Document extract |

-------------------------

Restoring a car, especially for the novice, should not be made any harder than it has to. The stories we hear of people who restore car on the curb of a street while living in apartment are simply to much to endure for any of us. I think that it is very important to set up a garage properly to ensure the best possible results from my efforts and the least amount of wasted time.
I am lucky in that our garage could fit two and two thirds cars. Put in a 2/3s car like my MGB and there plenty of room for workspace. Having had some terrible garages, I set this one right straight away. I have tons of tools, so I needed tons on shelving. I keep everything out in the open, practically nothing is hidden away in tool chests where I can't find it. The counters are the preformed things you get at Home Depot. I got the largest I could possible fit in. They are held up by screwing a 2x4 into the back wall, then timber is cut to make legs that end at the same height, and finally lengths of wood are put on the outside and everything is screwed together. Basically I made box structures that were capable of standing on thier own without the counter top attached. One the counter was put on, they became immensely strong. Note: I made them as big as possible.
Above, I put the obligatory peg boards. I don't actually like peg boards that much. At only 5'10" I can't reach stuff much higher than a few feet because of how wide the workbench is. The little brackets are very expensive too. In any event the bench and all cost about $150. The metal shelving is a K-Mart special. They are cheap shit, and one collapsed on me once and nearly pinned me to the floor. They hold light stuff but don't overload them.
You garage need plenty of electicity and water. This garage had power, but I needed to string hose in there to make sure I had water. I put up lights so I can see better, but these cheap florescents stink! I am going to replace them with some really neat halogen lamps that actually turn on in the cold weather and don't flicker.
Speaking of cold weather, all restoration stops around here because of the cold. Reddy-Heaters are very expensive and perhaps a bit dangerous around the gasoline and kerosene. I prefer to just work on this web site when it gets too cold. If you decide to heat your garage, make sure you heat it safely. And don't expect one of those little electric heaters to do a damn bit of good.

-------------------------

Given information |

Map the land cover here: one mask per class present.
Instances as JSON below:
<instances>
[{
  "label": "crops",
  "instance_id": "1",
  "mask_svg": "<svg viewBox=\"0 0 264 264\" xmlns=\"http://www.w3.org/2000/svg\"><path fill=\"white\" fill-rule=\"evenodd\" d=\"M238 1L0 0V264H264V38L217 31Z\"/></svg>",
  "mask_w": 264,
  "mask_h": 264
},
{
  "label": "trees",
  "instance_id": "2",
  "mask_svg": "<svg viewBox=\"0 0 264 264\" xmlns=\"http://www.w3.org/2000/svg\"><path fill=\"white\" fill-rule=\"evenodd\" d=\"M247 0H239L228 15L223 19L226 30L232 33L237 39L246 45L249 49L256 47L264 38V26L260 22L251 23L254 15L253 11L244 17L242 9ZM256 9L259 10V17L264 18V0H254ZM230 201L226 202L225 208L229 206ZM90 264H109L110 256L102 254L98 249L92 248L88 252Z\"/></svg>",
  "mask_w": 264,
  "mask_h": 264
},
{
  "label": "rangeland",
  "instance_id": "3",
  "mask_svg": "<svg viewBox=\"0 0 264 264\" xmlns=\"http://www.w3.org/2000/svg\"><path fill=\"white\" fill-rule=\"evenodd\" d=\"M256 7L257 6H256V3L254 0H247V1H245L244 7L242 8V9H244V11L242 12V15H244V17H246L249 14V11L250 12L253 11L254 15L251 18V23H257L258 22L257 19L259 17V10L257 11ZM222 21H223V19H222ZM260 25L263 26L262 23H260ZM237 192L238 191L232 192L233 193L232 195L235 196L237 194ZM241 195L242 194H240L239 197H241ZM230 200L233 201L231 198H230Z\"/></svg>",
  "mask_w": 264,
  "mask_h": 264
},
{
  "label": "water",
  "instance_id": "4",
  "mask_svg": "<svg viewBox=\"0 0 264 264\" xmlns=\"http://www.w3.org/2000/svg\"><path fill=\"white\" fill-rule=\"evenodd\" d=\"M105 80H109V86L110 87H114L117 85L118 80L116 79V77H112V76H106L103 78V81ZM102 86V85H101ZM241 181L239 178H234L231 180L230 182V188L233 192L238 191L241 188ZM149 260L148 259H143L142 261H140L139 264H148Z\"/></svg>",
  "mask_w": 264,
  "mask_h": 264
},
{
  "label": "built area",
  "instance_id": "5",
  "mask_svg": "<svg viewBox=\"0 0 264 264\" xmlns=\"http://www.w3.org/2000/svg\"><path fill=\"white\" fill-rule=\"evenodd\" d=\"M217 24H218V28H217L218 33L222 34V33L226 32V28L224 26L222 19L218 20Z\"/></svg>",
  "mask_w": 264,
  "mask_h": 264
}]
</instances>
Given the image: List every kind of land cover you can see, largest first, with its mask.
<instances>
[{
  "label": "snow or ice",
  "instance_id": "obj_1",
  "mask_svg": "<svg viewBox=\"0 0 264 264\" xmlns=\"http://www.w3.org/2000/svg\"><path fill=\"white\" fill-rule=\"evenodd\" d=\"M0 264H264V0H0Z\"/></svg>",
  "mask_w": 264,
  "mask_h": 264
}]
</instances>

-------------------------

Required tasks |
1. Rewrite the paragraph of the garage article that begins "Above, I put the obligatory peg boards" as a short bulleted list, keeping its main facts.
2. In the garage article, about how much did the bench and everything with it cost?
3. Write out the stretch of the garage article from "You garage need" through "and don't flicker.".
The records come from a separate source, not from the garage article.

Answers for each item |
1.
- Peg boards went up above the bench, though the writer doesn't much like them.
- At 5'10", the writer can't reach much higher than a few feet because the workbench is so wide.
- The little brackets are very expensive.
- The bench and everything cost about $150.
- The metal shelving came cheap from K-Mart. One unit collapsed and nearly pinned the writer to the floor.
- The shelves hold light items but shouldn't be overloaded.

2. About $150.

3.
You garage need plenty of electicity and water. This garage had power, but I needed to string hose in there to make sure I had water. I put up lights so I can see better, but these cheap florescents stink! I am going to replace them with some really neat halogen lamps that actually turn on in the cold weather and don't flicker.